*Try it*
The line that holds "part: (725, 685) -> (755, 579), removed" marks the start. Return it and each following line through the end of the data, unchanged.

[Drawing change detection data]
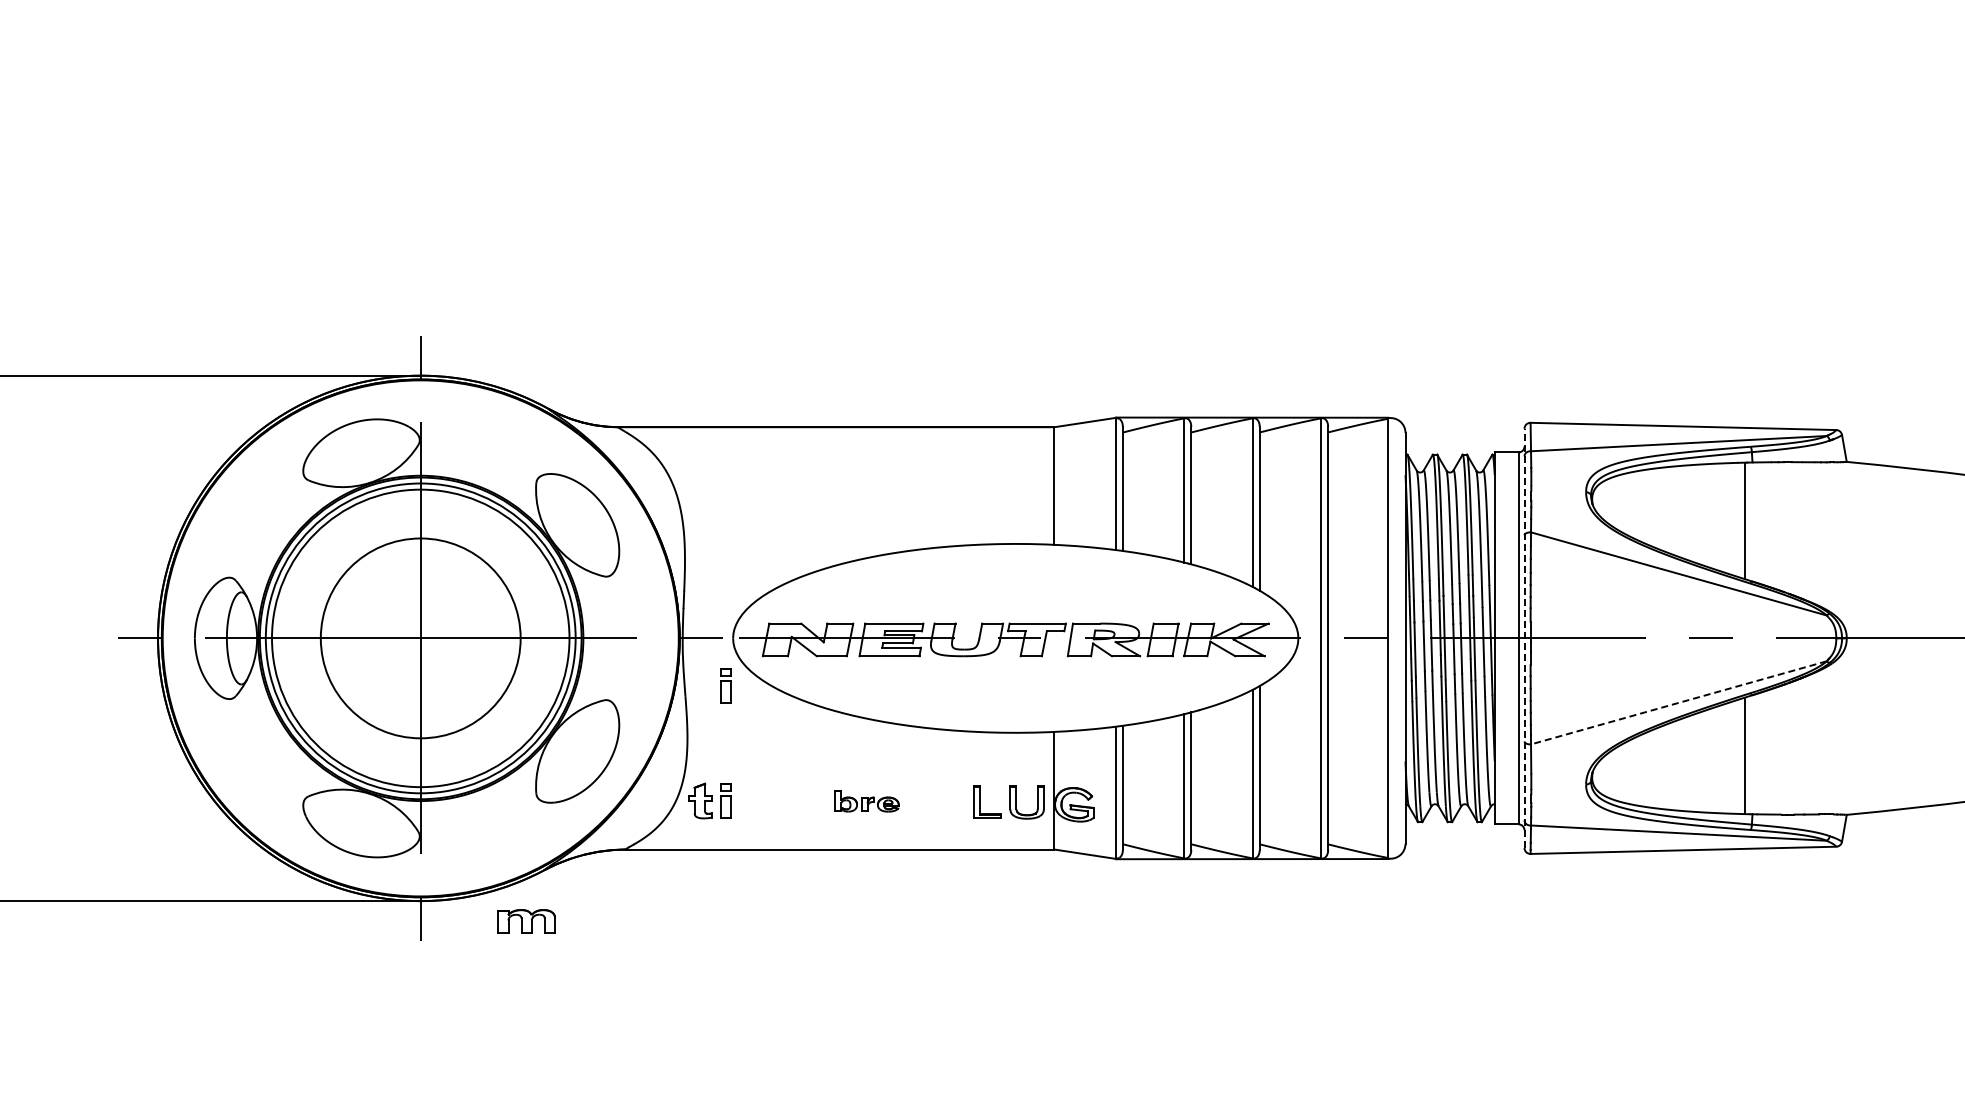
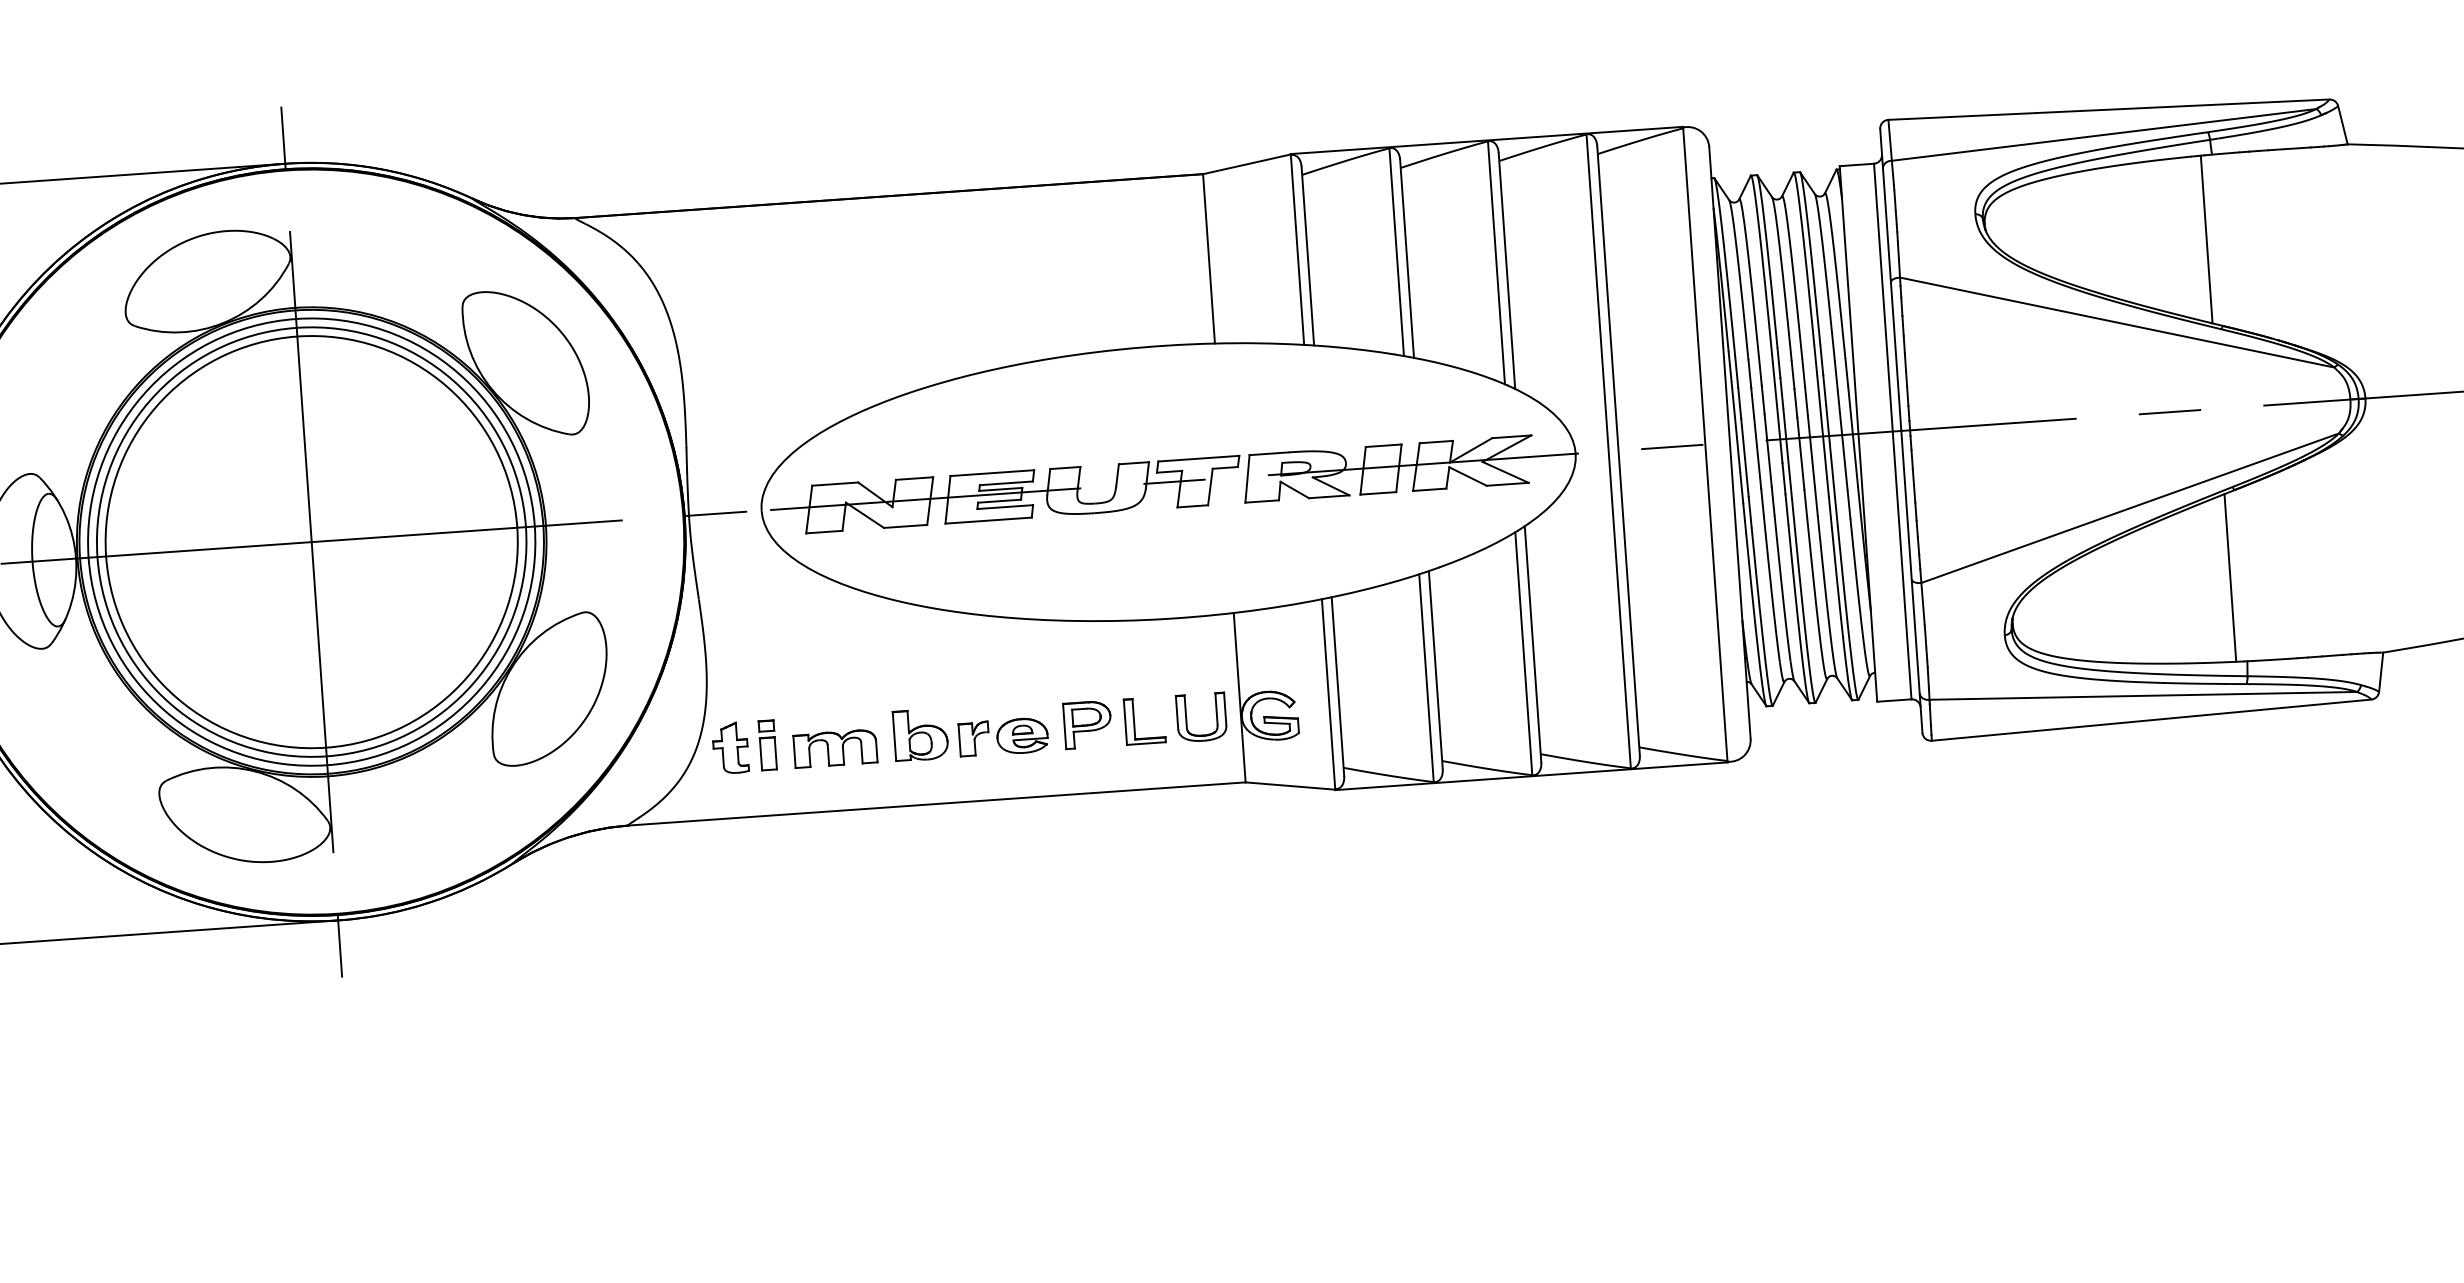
circle: (420, 638) -> (311, 542), size x1.43
line: (1524, 638) -> (1901, 431), dashed -> solid
part: (725, 685) -> (755, 579), removed
line: (1678, 702) -> (2129, 507), dashed -> solid
part: (866, 801) -> (970, 732), size x1.67
part: (948, 801) -> (1088, 723), added
part: (526, 921) -> (835, 748), moved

*Response to this task*
part: (725, 685) -> (755, 579), removed
line: (1678, 702) -> (2129, 507), dashed -> solid
part: (866, 801) -> (970, 732), size x1.67
part: (948, 801) -> (1088, 723), added
part: (526, 921) -> (835, 748), moved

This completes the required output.